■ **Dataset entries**

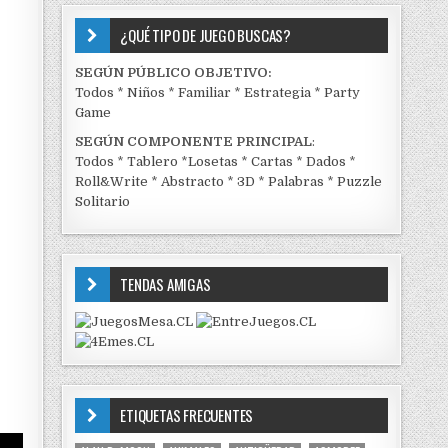
¿QUÉ TIPO DE JUEGO BUSCAS?
SEGÚN PÚBLICO OBJETIVO:
Todos
*
Niños
*
Familiar
*
Estrategia
*
Party
Game
SEGÚN COMPONENTE PRINCIPAL
:
Todos
*
Tablero
*
Losetas
*
Cartas
*
Dados
*
Roll&Write
*
Abstracto
*
3D
*
Palabras
*
Puzzle
Solitario
TENDAS AMIGAS
ETIQUETAS FRECUENTES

■ **What to work on**
Aside from the pictures, copy all of the entries exactly.

■ **Answer to this task**
¿QUÉ TIPO DE JUEGO BUSCAS?
SEGÚN PÚBLICO OBJETIVO:
Todos
*
Niños
*
Familiar
*
Estrategia
*
Party
Game
SEGÚN COMPONENTE PRINCIPAL
:
Todos
*
Tablero
*
Losetas
*
Cartas
*
Dados
*
Roll&Write
*
Abstracto
*
3D
*
Palabras
*
Puzzle
Solitario
TENDAS AMIGAS
ETIQUETAS FRECUENTES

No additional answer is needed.